W ubiegłym roku z terenu dzielnicy zniknęło ponad 100 pojazdów. W tym roku kradzieży było już kilkanaście. Niestety tylko mały procent wszystkich przestępstw zostaje wykryty. Złodziejom kradzież ułatwia bliskość trasy S-8. Kamery mają nie tylko pomóc funkcjonariuszom w łapaniu złodziei. Dzięki nowym urządzeniom będzie można np. zmierzyć natężenie ruchu i sprawdzić, gdzie tworzą się największe korki.
- Zdecydowaliśmy, że montaż kamer zrealizowany zostanie przez miasto. Dlatego też wygospodarowane na ten cel pieniądze przekażemy do stołecznego biura bezpieczeństwa - wyjaśnia Krzysztof Zygrzak, zastępca burmistrza.
Monitoring na wylocie
Kamery zostaną zamontowane na ulicach wylotowych. Ile ich będzie, na razie nie wiadomo. - Trwają wyliczenia, na ile urządzeń wystarczy pieniędzy. Policja zgłaszała zapotrzebowanie na 10 kamer - mówi Michał Łukasik, rzecznik bemowskiego urzędu.
Każda kamera będzie ustawiona w taki sposób, aby było możliwe odczytanie tablic rejestracyjnych pojazdów.
Ponad 100 samochodów zniknęło w ubiegłym roku z Bemowa.

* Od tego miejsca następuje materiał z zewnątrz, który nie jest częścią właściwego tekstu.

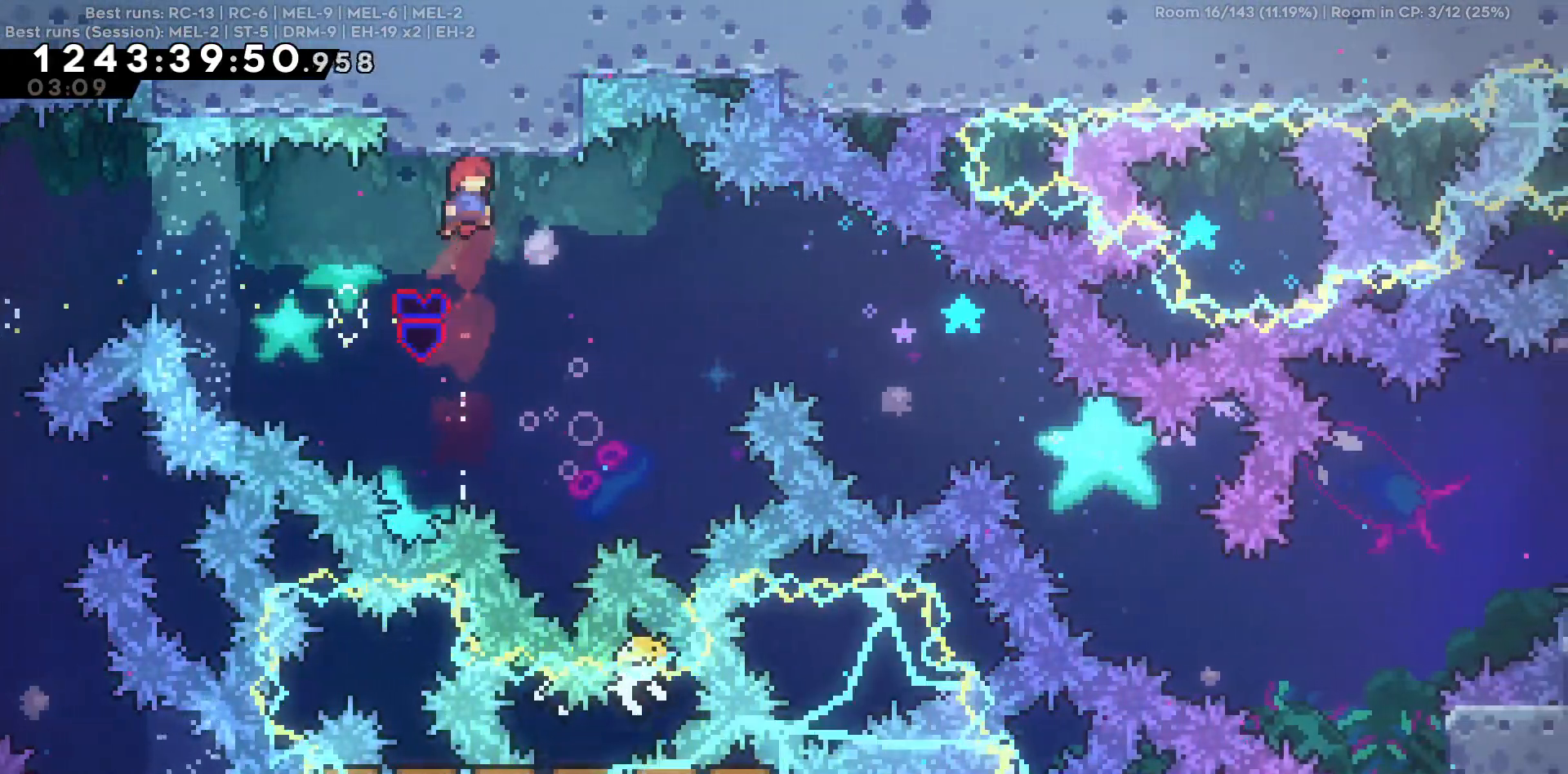
{"keys": ["w"], "events": [[17, "d", "down"], [384, "d", "up"], [434, "w", "down"]]}
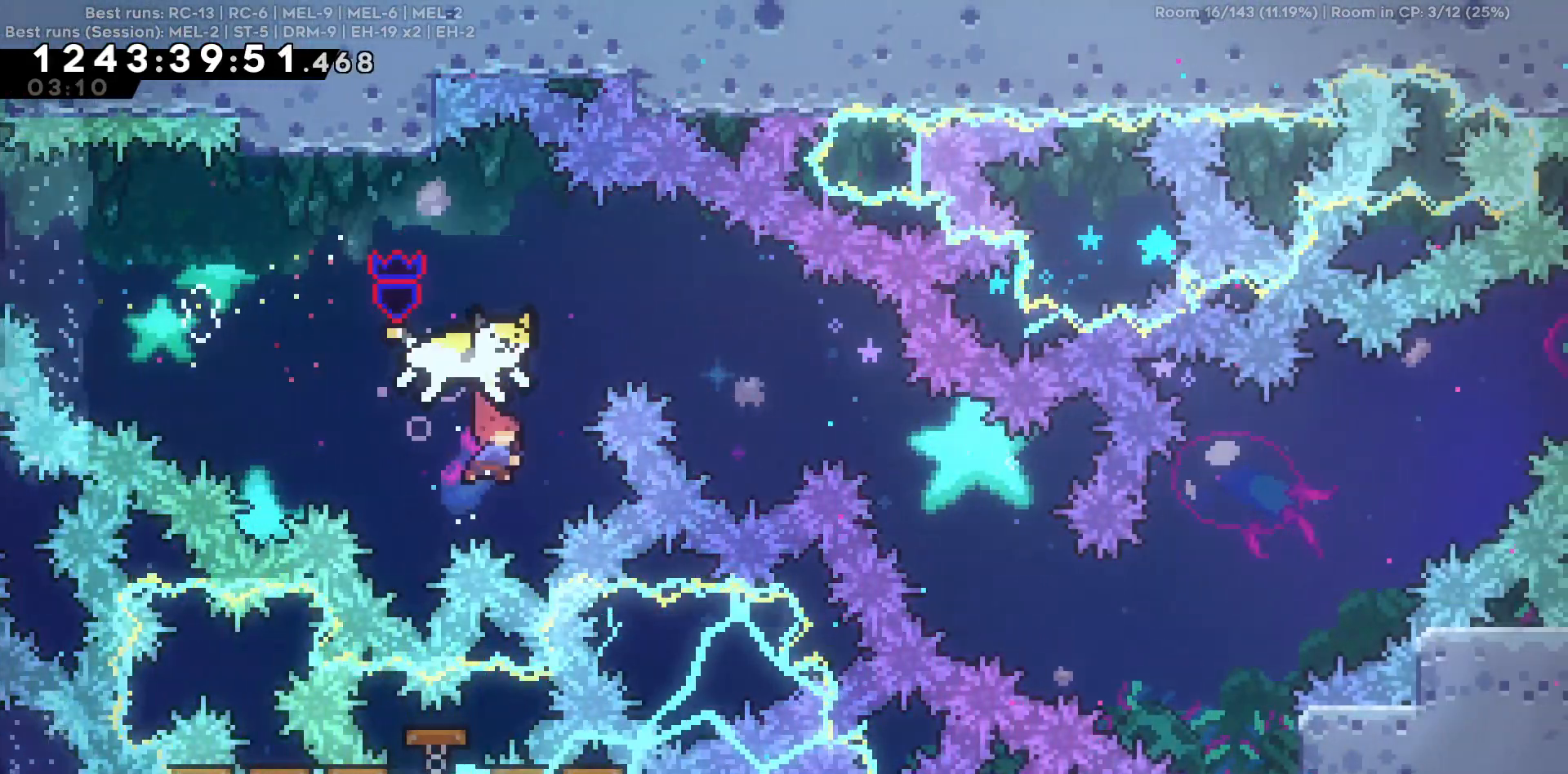
{"keys": [], "events": [[267, "w", "up"]]}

Sprzętowi nie będzie przeszkadzała duża prędkość poruszającego się auta, gdyż nawet wtedy będzie w stanie zapisać numer rejestracyjny. Duży ruch też nie będzie miał znaczenia, gdyż nowoczesna technologia pozwala na uchwycenie kilku rejestracji jednocześnie. A dzięki zapisom z kamer policjanci poszukujący skradzionego samochodu będą wiedzieć, w którym kierunku uciekł złodziej. Urządzenia zostaną zamontowane w tym roku. Policja zaproponowała już lokalizacje, m.in. na Górczewskiej i Lazurowej, Powstańców Śląskich i Maczka, Obrońców Tobruku i Powązkowskiej oraz na nowym rondzie przy Kaliskiego.